Das Bauprojekt mit einem Investitionsvolumen von 28 Millionen Euro wird durch eine Bürgschaft der Stadt Hamburg in Höhe von 20 Millionen Euro ermöglicht und durch die Hamburger Sparkasse kreditfinanziert. Auf dieser Grundlage wird das KON als eingetragener Verein das Vorhaben aus eigener Kraft mit Hilfe weiteren bürgerschaftlichen Engagements realisieren.
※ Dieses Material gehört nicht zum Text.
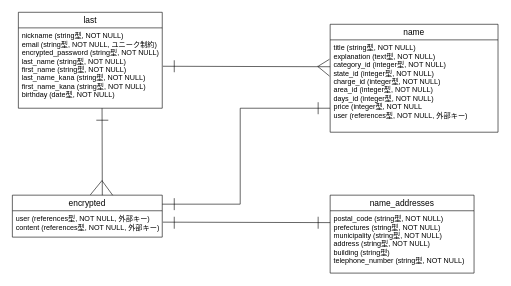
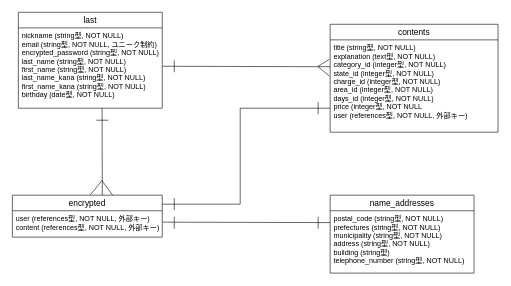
  <mxCell id="0" />
  <mxCell id="1" parent="0" />
  <mxCell id="2" value="last" style="swimlane;fontStyle=0;childLayout=stackLayout;horizontal=1;startSize=26;horizontalStack=0;resizeParent=1;resizeParentMax=0;resizeLast=0;collapsible=1;marginBottom=0;align=center;fontSize=14;" parent="1" vertex="1"><mxGeometry x="30" y="20" width="240" height="160" as="geometry" /></mxCell>
  <mxCell id="3" value="nickname (string型, NOT NULL)&#10;email (string型, NOT NULL, ユニーク制約)&#10;encrypted_password (string型, NOT NULL)&#10;last_name (string型, NOT NULL)&#10;first_name (string型, NOT NULL)&#10;last_name_kana (string型, NOT NULL)&#10;first_name_kana (string型, NOT NULL)&#10;birthday (date型, NOT NULL)" style="text;strokeColor=none;fillColor=none;spacingLeft=4;spacingRight=4;overflow=hidden;rotatable=0;points=[[0,0.5],[1,0.5]];portConstraint=eastwest;fontSize=12;" parent="2" vertex="1"><mxGeometry y="26" width="240" height="134" as="geometry" /></mxCell>
- <mxCell id="4" value="name" style="swimlane;fontStyle=0;childLayout=stackLayout;horizontal=1;startSize=26;horizontalStack=0;resizeParent=1;resizeParentMax=0;resizeLast=0;collapsible=1;marginBottom=0;align=center;fontSize=14;" parent="1" vertex="1"><mxGeometry x="550" y="40" width="280" height="180" as="geometry" /></mxCell>
+ <mxCell id="4" value="contents" style="swimlane;fontStyle=0;childLayout=stackLayout;horizontal=1;startSize=26;horizontalStack=0;resizeParent=1;resizeParentMax=0;resizeLast=0;collapsible=1;marginBottom=0;align=center;fontSize=14;" parent="1" vertex="1"><mxGeometry x="550" y="40" width="280" height="180" as="geometry" /></mxCell>
  <mxCell id="5" value="title (string型, NOT NULL)&#10;explanation (text型, NOT NULL)&#10;category_id (integer型, NOT NULL)&#10;state_id (integer型, NOT NULL)&#10;charge_id (integer型, NOT NULL)&#10;area_id (integer型, NOT NULL)&#10;days_id (integer型, NOT NULL)&#10;price (integer型, NOT NULL&#10;user (references型, NOT NULL, 外部キー)" style="text;strokeColor=none;fillColor=none;spacingLeft=4;spacingRight=4;overflow=hidden;rotatable=0;points=[[0,0.5],[1,0.5]];portConstraint=eastwest;fontSize=12;" parent="4" vertex="1"><mxGeometry y="26" width="280" height="154" as="geometry" /></mxCell>
  <mxCell id="6" value="encrypted" style="swimlane;fontStyle=0;childLayout=stackLayout;horizontal=1;startSize=26;horizontalStack=0;resizeParent=1;resizeParentMax=0;resizeLast=0;collapsible=1;marginBottom=0;align=center;fontSize=14;" parent="1" vertex="1"><mxGeometry x="20" y="325" width="250" height="70" as="geometry" /></mxCell>
  <mxCell id="7" value="user (references型, NOT NULL, 外部キー)&#10;content (references型, NOT NULL, 外部キー)&#10;" style="text;strokeColor=none;fillColor=none;spacingLeft=4;spacingRight=4;overflow=hidden;rotatable=0;points=[[0,0.5],[1,0.5]];portConstraint=eastwest;fontSize=12;" parent="6" vertex="1"><mxGeometry y="26" width="250" height="44" as="geometry" /></mxCell>
  <mxCell id="8" value="name_addresses" style="swimlane;fontStyle=0;childLayout=stackLayout;horizontal=1;startSize=26;horizontalStack=0;resizeParent=1;resizeParentMax=0;resizeLast=0;collapsible=1;marginBottom=0;align=center;fontSize=14;" parent="1" vertex="1"><mxGeometry x="550" y="325" width="240" height="130" as="geometry" /></mxCell>
  <mxCell id="9" value="postal_code (string型, NOT NULL)&#10;prefectures (string型, NOT NULL)&#10;municipality (string型, NOT NULL)&#10;address (string型, NOT NULL)&#10;building (string型)&#10;telephone_number (string型, NOT NULL)&#10;" style="text;strokeColor=none;fillColor=none;spacingLeft=4;spacingRight=4;overflow=hidden;rotatable=0;points=[[0,0.5],[1,0.5]];portConstraint=eastwest;fontSize=12;" parent="8" vertex="1"><mxGeometry y="26" width="240" height="104" as="geometry" /></mxCell>
  <mxCell id="10" value="" style="endArrow=none;html=1;exitX=0.6;exitY=0.001;exitDx=0;exitDy=0;exitPerimeter=0;" parent="1" source="6" edge="1"><mxGeometry width="50" height="50" relative="1" as="geometry"><mxPoint x="170" y="320" as="sourcePoint" /><mxPoint x="169.57" y="180" as="targetPoint" /></mxGeometry></mxCell>
  <mxCell id="11" value="" style="endArrow=none;html=1;" parent="1" edge="1"><mxGeometry width="50" height="50" relative="1" as="geometry"><mxPoint x="270" y="340" as="sourcePoint" /><mxPoint x="400" y="340" as="targetPoint" /></mxGeometry></mxCell>
  <mxCell id="12" value="" style="endArrow=none;html=1;" parent="1" edge="1"><mxGeometry width="50" height="50" relative="1" as="geometry"><mxPoint x="400" y="180" as="sourcePoint" /><mxPoint x="550" y="180" as="targetPoint" /></mxGeometry></mxCell>
  <mxCell id="13" value="" style="endArrow=none;html=1;" parent="1" edge="1"><mxGeometry width="50" height="50" relative="1" as="geometry"><mxPoint x="400" y="340" as="sourcePoint" /><mxPoint x="400" y="180" as="targetPoint" /></mxGeometry></mxCell>
  <mxCell id="14" value="" style="endArrow=none;html=1;" parent="1" edge="1"><mxGeometry width="50" height="50" relative="1" as="geometry"><mxPoint x="160" y="200" as="sourcePoint" /><mxPoint x="180" y="200" as="targetPoint" /></mxGeometry></mxCell>
  <mxCell id="15" value="" style="endArrow=none;html=1;entryX=-0.004;entryY=0.21;entryDx=0;entryDy=0;entryPerimeter=0;" parent="1" target="5" edge="1"><mxGeometry width="50" height="50" relative="1" as="geometry"><mxPoint x="530" y="110" as="sourcePoint" /><mxPoint x="530" y="130" as="targetPoint" /></mxGeometry></mxCell>
  <mxCell id="16" value="" style="endArrow=none;html=1;" parent="1" edge="1"><mxGeometry width="50" height="50" relative="1" as="geometry"><mxPoint x="290" y="361" as="sourcePoint" /><mxPoint x="290" y="381" as="targetPoint" /></mxGeometry></mxCell>
  <mxCell id="17" value="" style="endArrow=none;html=1;exitX=0.5;exitY=0;exitDx=0;exitDy=0;entryX=-0.003;entryY=0.336;entryDx=0;entryDy=0;entryPerimeter=0;" parent="1" edge="1"><mxGeometry width="50" height="50" relative="1" as="geometry"><mxPoint x="271.03" y="370" as="sourcePoint" /><mxPoint x="550" y="370.784" as="targetPoint" /></mxGeometry></mxCell>
  <mxCell id="18" value="" style="endArrow=none;html=1;" parent="1" edge="1"><mxGeometry width="50" height="50" relative="1" as="geometry"><mxPoint x="530" y="361" as="sourcePoint" /><mxPoint x="530" y="381" as="targetPoint" /></mxGeometry></mxCell>
  <mxCell id="19" value="" style="endArrow=none;html=1;" parent="1" edge="1"><mxGeometry width="50" height="50" relative="1" as="geometry"><mxPoint x="290" y="330" as="sourcePoint" /><mxPoint x="290" y="350" as="targetPoint" /></mxGeometry></mxCell>
  <mxCell id="20" value="" style="endArrow=none;html=1;" parent="1" edge="1"><mxGeometry width="50" height="50" relative="1" as="geometry"><mxPoint x="290" y="100" as="sourcePoint" /><mxPoint x="290" y="120" as="targetPoint" /></mxGeometry></mxCell>
  <mxCell id="21" value="" style="endArrow=none;html=1;exitX=0.5;exitY=0;exitDx=0;exitDy=0;entryX=-0.003;entryY=0.336;entryDx=0;entryDy=0;entryPerimeter=0;" parent="1" edge="1"><mxGeometry width="50" height="50" relative="1" as="geometry"><mxPoint x="271.03" y="110" as="sourcePoint" /><mxPoint x="550" y="110.784" as="targetPoint" /></mxGeometry></mxCell>
  <mxCell id="22" value="" style="endArrow=none;html=1;" edge="1" parent="1"><mxGeometry width="50" height="50" relative="1" as="geometry"><mxPoint x="530" y="170" as="sourcePoint" /><mxPoint x="530" y="190" as="targetPoint" /></mxGeometry></mxCell>
  <mxCell id="23" value="" style="endArrow=none;html=1;entryX=0;entryY=0.274;entryDx=0;entryDy=0;entryPerimeter=0;" edge="1" parent="1"><mxGeometry width="50" height="50" relative="1" as="geometry"><mxPoint x="170" y="300" as="sourcePoint" /><mxPoint x="150" y="324.496" as="targetPoint" /></mxGeometry></mxCell>
  <mxCell id="24" value="" style="endArrow=none;html=1;entryX=0;entryY=0.274;entryDx=0;entryDy=0;entryPerimeter=0;exitX=0.669;exitY=0.001;exitDx=0;exitDy=0;exitPerimeter=0;" edge="1" parent="1" source="6"><mxGeometry width="50" height="50" relative="1" as="geometry"><mxPoint x="188.32" y="280" as="sourcePoint" /><mxPoint x="170" y="301.496" as="targetPoint" /></mxGeometry></mxCell>
  <mxCell id="25" value="" style="endArrow=none;html=1;entryX=-0.004;entryY=0.21;entryDx=0;entryDy=0;entryPerimeter=0;exitX=-0.004;exitY=0.392;exitDx=0;exitDy=0;exitPerimeter=0;" edge="1" parent="1" source="5"><mxGeometry width="50" height="50" relative="1" as="geometry"><mxPoint x="510" y="121.66" as="sourcePoint" /><mxPoint x="528.88" y="110" as="targetPoint" /></mxGeometry></mxCell>
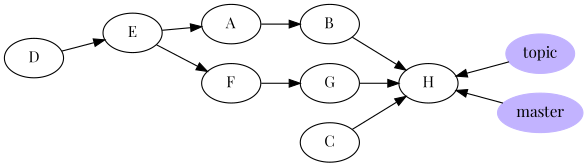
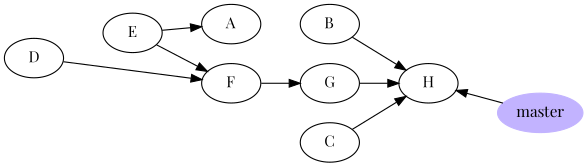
  digraph {
    fontname="Playfair Display"
    rankdir=LR
    node [fontname="Playfair Display"]
    edge [fontname="Playfair Display"]
    E
    A
    F
    B
    G
    H
    C
-   topic [color=".7 .3 1.0" style=filled]
    master [color=".7 .3 1.0" style=filled]
    D
    E -> A
    E -> F
-   A -> B
    F -> G
    B -> H
    G -> H
-   H -> topic [dir=back]
    H -> master [dir=back]
    C -> H
-   D -> E
+   D -> F
  }
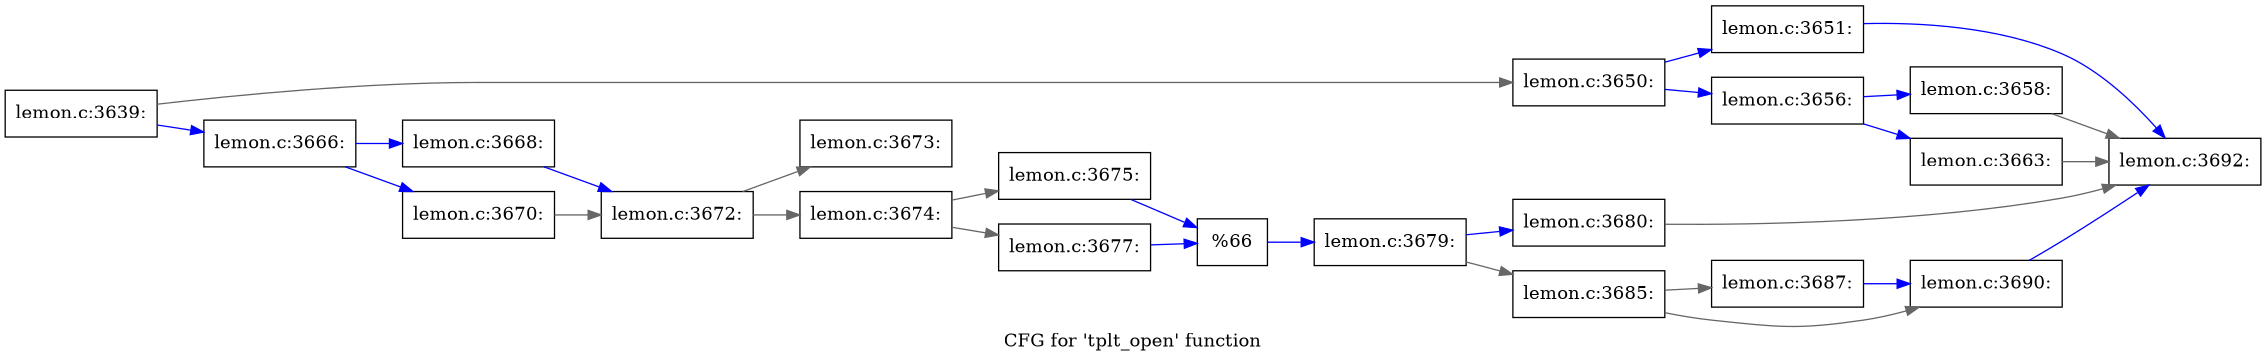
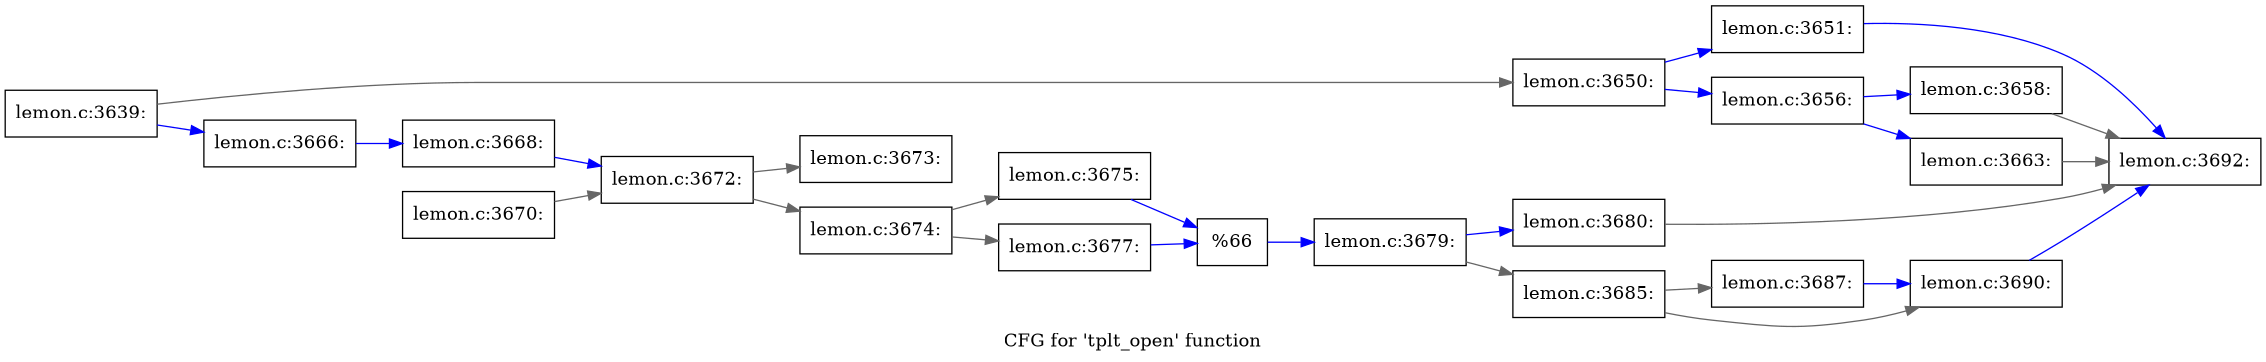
  digraph {
    label="CFG for 'tplt_open' function"
    rankdir=LR
    node [shape=record]
    edge [color=blue]
    n1 [label="{lemon.c:3639:}"]
    n2 [label="{lemon.c:3650:}"]
    n3 [label="{lemon.c:3666:}"]
    n4 [label="{lemon.c:3651:}"]
    n5 [label="{lemon.c:3656:}"]
    n6 [label="{lemon.c:3668:}"]
    n7 [label="{lemon.c:3670:}"]
    n8 [label="{lemon.c:3692:}"]
    n9 [label="{lemon.c:3658:}"]
    n10 [label="{lemon.c:3663:}"]
    n11 [label="{lemon.c:3672:}"]
    n12 [label="{lemon.c:3673:}"]
    n13 [label="{lemon.c:3674:}"]
    n14 [label="{lemon.c:3675:}"]
    n15 [label="{lemon.c:3677:}"]
    n16 [label="{lemon.c:3679:}"]
    n17 [label="{lemon.c:3680:}"]
    n18 [label="{lemon.c:3685:}"]
    n19 [label="{%66}"]
    n20 [label="{lemon.c:3687:}"]
    n21 [label="{lemon.c:3690:}"]
    n1 -> n2 [color=gray40]
    n1 -> n3
    n2 -> n4
    n2 -> n5
    n3 -> n6
-   n3 -> n7
    n4 -> n8
    n5 -> n9
    n5 -> n10
    n6 -> n11
    n7 -> n11 [color=gray40]
    n9 -> n8 [color=gray40]
    n10 -> n8 [color=gray40]
    n11 -> n12 [color=gray40]
    n11 -> n13 [color=gray40]
    n13 -> n14 [color=gray40]
    n13 -> n15 [color=gray40]
    n14 -> n19
    n15 -> n19
    n16 -> n17
    n16 -> n18 [color=gray40]
    n17 -> n8 [color=gray40]
    n18 -> n20 [color=gray40]
    n18 -> n21 [color=gray40]
    n19 -> n16
    n20 -> n21
    n21 -> n8
  }
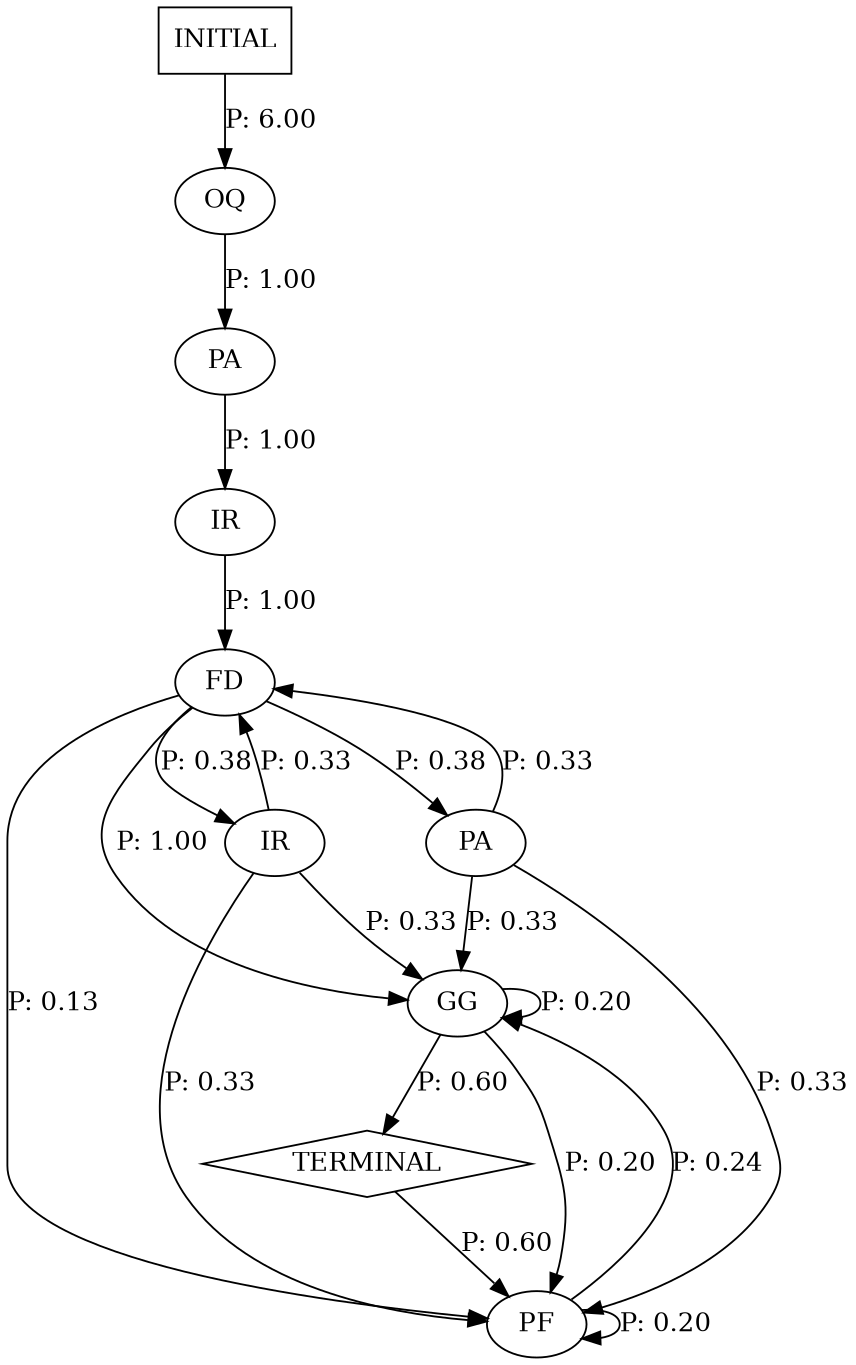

Weitere Unterstützerinnen und Unterstützer von den Plänen zu begeistern ist das Ziel des Instituts bis 2024 und darüber hinaus.

Das KON wird zudem das Goßlerhaus, seinen Standort in Blankenese, in seiner Kapazität deutlich ausbauen zum „Grünen Hügel der Musik“ im Hamburger Westen. Der jetzige Hauptstandort in Sülldorf wird 2024 aufgegeben.

Gemeinnützig, soziokulturell, integrativ, digital – 114 Jahre Tradition, 11.000 Schülerinnen und Schüler, 240 Dozierende, Angebote in Kooperationen an 100 Standorten. Das Hamburger Konservatorium ist Leben mit Musik! Hier musizieren alle Menschen in Musikschule, Akademie und an Standorten von Wilhelmsburg bis Lurup unabhängig von Alter, Einkommen, Geschlecht, Herkunft und Religion.